VISTA Leaderboard — Visual Spec-to-Web-App Coding Agents

Leaderboard

Combined score — condition C4 · latest harness

#	Model	Harness	S
1	fable-5	claude code 2.1.152	0.274
2	Opus 4.8	claude code 2.1.126	0.263
3	Sonnet 4.6	claude code 2.1.152	0.248
4	Opus 4.7	claude code 2.1.126	0.246
5	GPT-5.5	codex 0.134	0.205
6	GPT-5.4-mini	codex 0.134	0.194
7	GPT-5.4	codex 0.134	0.190
8	Gemini 3.5 Flash	antigravity · medium	0.145
9	Haiku 4.5	claude code 2.1.152	0.105

Agents are ranked by the Combined score S — DOM-grounded localization × behavior on human-annotated UI anchors, averaged over 10 apps (failures count as 0). Each model runs on its latest harness release (Codex-CLI 0.134 / Claude Code 2.1.152), with a free choice of stack. Condition C4 gives the agent the richest spec: the page's rendered Figma image (a screenshot mockup) and its pruned Figma structure (the layout tree as JSON) — but no target framework.

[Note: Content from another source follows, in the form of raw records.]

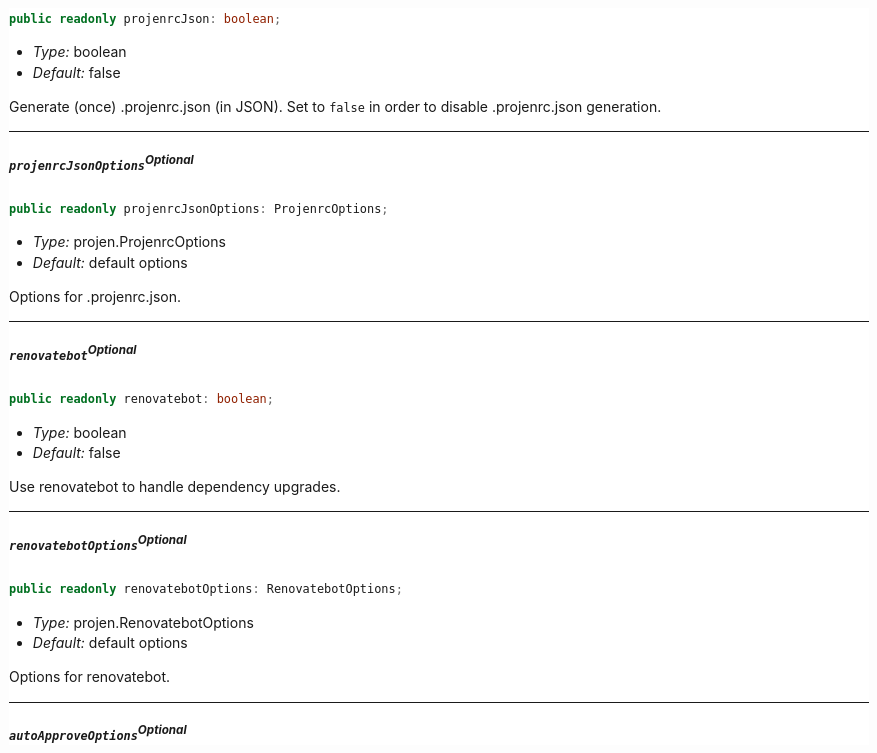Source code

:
 ```typescript
public readonly projenrcJson: boolean;
```

- *Type:* boolean
- *Default:* false

Generate (once) .projenrc.json (in JSON). Set to `false` in order to disable .projenrc.json generation.

---

##### `projenrcJsonOptions`<sup>Optional</sup> <a name="projenrcJsonOptions" id="@randyridgley/awscdk-app-ts.ProjCdkAppOptions.property.projenrcJsonOptions"></a>

```typescript
public readonly projenrcJsonOptions: ProjenrcOptions;
```

- *Type:* projen.ProjenrcOptions
- *Default:* default options

Options for .projenrc.json.

---

##### `renovatebot`<sup>Optional</sup> <a name="renovatebot" id="@randyridgley/awscdk-app-ts.ProjCdkAppOptions.property.renovatebot"></a>

```typescript
public readonly renovatebot: boolean;
```

- *Type:* boolean
- *Default:* false

Use renovatebot to handle dependency upgrades.

---

##### `renovatebotOptions`<sup>Optional</sup> <a name="renovatebotOptions" id="@randyridgley/awscdk-app-ts.ProjCdkAppOptions.property.renovatebotOptions"></a>

```typescript
public readonly renovatebotOptions: RenovatebotOptions;
```

- *Type:* projen.RenovatebotOptions
- *Default:* default options

Options for renovatebot.

---

##### `autoApproveOptions`<sup>Optional</sup> <a name="autoApproveOptions" id="@randyridgley/awscdk-app-ts.ProjCdkAppOptions.property.autoApproveOptions"></a>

S ∈ [0, 1]; higher is better. Scored with the corrected README page-mapping. Opus 4.7 and GPT-5.4 entries come from externally-provided result sets that could not be re-verified against the fixed parser. Gemini 3.5 Flash (High) and Gemini 3.1 Pro (High) are omitted pending complete runs (only 7/10 and 5/10 tasks available).

Co-evolution

Harness × LLM — co-evolving over releases

An agent is a model inside a harness, and both ship on their own cadence. Tracking the same model across harness releases shows the two co-evolving — sometimes lifting each other, sometimes regressing. Combined score by npm release date.

Codex-CLI — all three GPT models dip from the Apr-30 (0.128) to May-26 (0.134) build; GPT-5.4 peaks at 0.128.

Claude Code — Sonnet 4.6 rises monotonically across releases; fable-5 (2.1.152) tops the field; Haiku 4.5 trails. Opus 4.7/4.8 shown at 2.1.126.

Mean C4 combined score (n=10, failures scored 0). Codex-CLI and Claude Code use independent version schemes, shown as separate panels.

How it's scored

DOM-grounded, behavior-aware

Each task asks an agent to build and launch a multi-page web app from a visual spec. We bring the app up in Docker and, for every human-annotated UI anchor, match it to a rendered DOM element — scoring localization L (IoU / distance to the mockup position) and behavior B (interaction-specific browser checks). The headline Combined score is S = mean(L · B) over the critical anchors.

Pipeline: a visual spec drives the agent (model × harness) to build a runnable app; each annotated UI anchor is matched to a DOM element and scored on localization and behavior, combined into S.